Thursday, April 6, 2017

Binding the Strong Man



"Binding the Strong Man”—April 6, 2017

 [Jesus said:] “But no one can enter a strong man’s house and plunder his property with out first tying up the strong man; then indeed the house can be plundered.” [Mark 3:27]
Jesus, apparently, is all about breaking and entering.

It shouldn’t surprise us at all, really, since Jesus' whole message throughout the Gospel is that the Kingdom of God is breaking into our present-day reality and entering into our lives. They say there is no honor among thieves, but Jesus is very much up front and honest about his intentions: he has come to take back, to reclaim, the world of God’s creation back from the powers of evil, of sin, death, and the devil, who have taken God’s universe and pretend it is theirs. Call it stealing or plundering if you like, but it is plundering what is already really his.

Jesus has come, in other words, to be the divine thief.  That is how Jesus' wins.

The religious experts had come to Jesus, flustered that he was casting out demons and expelling the powers of evil, when all they could do was hem and haw and twiddle their thumbs about them. So their explanation of Jesus, their way of making sense of him and his power, was to say that he must have been in league with the devil. Jesus says it’s just the opposite: he’s come to plunder what all the forces of evil think are theirs. He’s come to take back what is rightfully God’s—the whole universe! And with it, Jesus is reclaiming every person on God’s green earth who is held under the power of evil.

But think about that--Jesus' way of describing his grand cosmic victory over all the powers of evil in the universe is to say he is a thief nabbing the world right out from under the nose of death!

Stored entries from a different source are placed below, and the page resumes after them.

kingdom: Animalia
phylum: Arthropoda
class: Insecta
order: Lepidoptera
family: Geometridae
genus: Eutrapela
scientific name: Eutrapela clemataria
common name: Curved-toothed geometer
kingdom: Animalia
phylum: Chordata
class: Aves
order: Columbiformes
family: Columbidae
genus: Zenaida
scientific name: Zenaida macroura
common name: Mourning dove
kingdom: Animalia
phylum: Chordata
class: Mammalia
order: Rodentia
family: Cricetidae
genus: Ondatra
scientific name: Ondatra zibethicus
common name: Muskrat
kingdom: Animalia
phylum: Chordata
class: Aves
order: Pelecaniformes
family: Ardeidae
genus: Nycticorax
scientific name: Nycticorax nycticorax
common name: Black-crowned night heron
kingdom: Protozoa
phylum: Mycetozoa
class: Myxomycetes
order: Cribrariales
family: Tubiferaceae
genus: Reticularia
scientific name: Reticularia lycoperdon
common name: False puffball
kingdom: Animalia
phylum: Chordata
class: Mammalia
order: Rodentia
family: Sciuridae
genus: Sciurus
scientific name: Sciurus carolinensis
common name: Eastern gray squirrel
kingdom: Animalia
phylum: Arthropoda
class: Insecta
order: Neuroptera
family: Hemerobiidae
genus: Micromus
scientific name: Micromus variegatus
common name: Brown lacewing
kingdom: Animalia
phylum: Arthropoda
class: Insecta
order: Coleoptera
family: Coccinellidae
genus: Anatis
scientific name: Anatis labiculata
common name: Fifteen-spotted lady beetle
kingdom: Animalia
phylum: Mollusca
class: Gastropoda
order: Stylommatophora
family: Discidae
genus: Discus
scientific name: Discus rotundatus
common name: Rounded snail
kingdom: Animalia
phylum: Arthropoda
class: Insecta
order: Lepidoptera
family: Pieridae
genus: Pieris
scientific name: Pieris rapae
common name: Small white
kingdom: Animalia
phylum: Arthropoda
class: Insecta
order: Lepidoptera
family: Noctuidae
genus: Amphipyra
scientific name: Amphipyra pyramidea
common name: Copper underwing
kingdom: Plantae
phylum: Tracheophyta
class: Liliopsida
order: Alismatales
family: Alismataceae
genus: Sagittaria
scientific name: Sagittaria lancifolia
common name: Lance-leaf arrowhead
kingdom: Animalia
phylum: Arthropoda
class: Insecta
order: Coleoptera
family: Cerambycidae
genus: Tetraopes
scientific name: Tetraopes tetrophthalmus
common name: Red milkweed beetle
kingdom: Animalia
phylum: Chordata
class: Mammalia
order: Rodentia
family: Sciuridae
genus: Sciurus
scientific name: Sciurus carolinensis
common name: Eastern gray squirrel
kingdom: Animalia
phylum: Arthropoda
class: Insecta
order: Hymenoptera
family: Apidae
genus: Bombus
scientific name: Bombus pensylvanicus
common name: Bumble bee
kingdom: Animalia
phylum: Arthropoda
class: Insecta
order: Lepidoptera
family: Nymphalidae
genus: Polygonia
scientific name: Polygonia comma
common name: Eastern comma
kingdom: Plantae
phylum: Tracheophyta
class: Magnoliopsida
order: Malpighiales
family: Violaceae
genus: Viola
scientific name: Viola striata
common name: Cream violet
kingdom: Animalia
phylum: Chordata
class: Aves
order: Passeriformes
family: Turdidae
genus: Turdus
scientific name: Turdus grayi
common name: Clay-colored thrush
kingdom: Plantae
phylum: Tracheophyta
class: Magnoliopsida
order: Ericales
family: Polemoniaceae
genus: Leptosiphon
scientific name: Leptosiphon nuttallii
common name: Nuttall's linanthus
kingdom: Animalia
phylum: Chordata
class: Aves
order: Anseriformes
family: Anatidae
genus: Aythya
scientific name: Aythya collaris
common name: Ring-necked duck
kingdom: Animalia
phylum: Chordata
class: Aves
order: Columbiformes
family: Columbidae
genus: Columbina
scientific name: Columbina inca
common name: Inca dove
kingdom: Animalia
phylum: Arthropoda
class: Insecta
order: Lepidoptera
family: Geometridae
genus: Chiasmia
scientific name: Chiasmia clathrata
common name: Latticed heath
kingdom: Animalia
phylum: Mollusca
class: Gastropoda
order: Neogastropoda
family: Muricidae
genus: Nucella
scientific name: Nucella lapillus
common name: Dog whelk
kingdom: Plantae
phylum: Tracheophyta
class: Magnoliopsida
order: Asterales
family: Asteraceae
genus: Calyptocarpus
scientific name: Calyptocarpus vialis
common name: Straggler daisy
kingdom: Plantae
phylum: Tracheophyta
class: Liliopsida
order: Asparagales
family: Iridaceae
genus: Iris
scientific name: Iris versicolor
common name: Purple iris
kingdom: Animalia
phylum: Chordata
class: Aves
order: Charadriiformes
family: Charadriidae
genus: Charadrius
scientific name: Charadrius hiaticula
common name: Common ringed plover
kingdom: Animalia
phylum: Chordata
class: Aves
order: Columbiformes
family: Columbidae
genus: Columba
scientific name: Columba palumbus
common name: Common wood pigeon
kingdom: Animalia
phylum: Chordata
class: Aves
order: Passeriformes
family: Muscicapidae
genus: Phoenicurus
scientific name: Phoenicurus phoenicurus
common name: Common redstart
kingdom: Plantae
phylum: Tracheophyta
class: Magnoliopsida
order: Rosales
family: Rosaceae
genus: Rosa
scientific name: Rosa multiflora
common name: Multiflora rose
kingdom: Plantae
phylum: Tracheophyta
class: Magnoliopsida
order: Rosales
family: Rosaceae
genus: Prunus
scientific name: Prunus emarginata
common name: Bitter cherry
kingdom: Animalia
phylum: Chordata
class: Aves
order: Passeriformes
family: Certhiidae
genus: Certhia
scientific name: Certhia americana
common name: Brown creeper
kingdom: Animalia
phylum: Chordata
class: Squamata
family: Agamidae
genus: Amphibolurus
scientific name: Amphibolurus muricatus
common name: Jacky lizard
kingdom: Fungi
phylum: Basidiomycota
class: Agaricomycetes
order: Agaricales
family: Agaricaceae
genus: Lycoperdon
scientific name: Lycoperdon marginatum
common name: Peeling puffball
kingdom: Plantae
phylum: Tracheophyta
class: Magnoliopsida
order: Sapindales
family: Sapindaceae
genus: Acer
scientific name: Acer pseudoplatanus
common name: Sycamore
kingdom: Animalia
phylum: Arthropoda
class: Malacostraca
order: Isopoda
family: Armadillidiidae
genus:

You could say, I guess, that the whole story of Jesus—and then our stories, too!—are all one great heist caper. Sort of a grand, 2,000-plus year version of “Ocean’s Eleven” or “The Sting,” where Jesus has gathered us all and enlisted us in his grand, divine conspiracy to set people free. Jesus, of course, has gone ahead of us to tie up “the strong man”—the forces of sin and death and the devil—in the cross and resurrection, and now he’s got the rest of us on his crew, liberating and reclaiming everyone and everything in heaven and on earth. But like a certain real-life thief Jesus met once, we too have first been rescued by Jesus. We have been reclaimed by Jesus so that we can be used as Jesus reclaims others.

There’s our mission, day by day—to let God reclaim a world full of people (ourselves included) who have been told before that we don’t belong to God, or are not acceptable, are irredeemable, are cosmic accidents, or are unloved. Our mission is to tell friends, neighbors, co-workers, and strangers of how God is taking us back, rescuing and liberating us, reclaiming and restoring us to what we were always meant to be: children of the living God, citizens of God’s Reign. Jesus began that movement, freeing people from the oppressive power of evil spirits, liberating people from disease, loosing people from the merciless grasp of greed, unbinding people from our enslavements to a million other imaginary gods, and releasing people from their sins. He began that movement by doing all of that for us, stealing us back, so to speak, right out from under the noses of arrogant powers who think the world is theirs. And now we are a part of it, too, co-conspirators and accomplices with Jesus in plundering the strong man’s house to take back what is already God’s: everything and everyone.

 That means every act of hospitality in Jesus’ name, every prayer offered next to someone whose heart is heavy and in need of lifting, every time the cross of Christ is traced on a forehead in baptism, and every small act of resistance against evil, these are all moments of the holy breaking-and-entering of the Kingdom. They are all moments when God uses us to steal back what is rightfully God’s, and what rightfully is meant to be set free from bondage.

That also tells us why it is so important for us to keep gathering together, we partners-in-crime with Jesus. We are on a dangerous mission, and we need one another to keep on the lookout while others in the crew are ransacking the devil’s hideouts and cracking the house safe. We need one another’s presence—in worship, around the table in study of the Word, encouraging one another day by day, weeping and rejoicing with one another, holding one another in prayer. And we need that close-knit community because if you are going to be in on a caper as big as this one Jesus has cooked up, you need to be, well, as thick as thieves.

Have you ever thought of yourself as a Christian in terms of being an accomplice of Jesus in his divine conspiracy, robbing the powers of evil blind? Have you ever thought about daily life as that kind of adventure, reclaiming what is rightfully God’s, right under the nose of the powers of evil and death? That, I suspect, gives us a whole new energy to this day. And that is precisely what Jesus, the thief of God, is up to.

Lord Jesus, you master thief, you, you have captivated our hearts—let us be about your work today.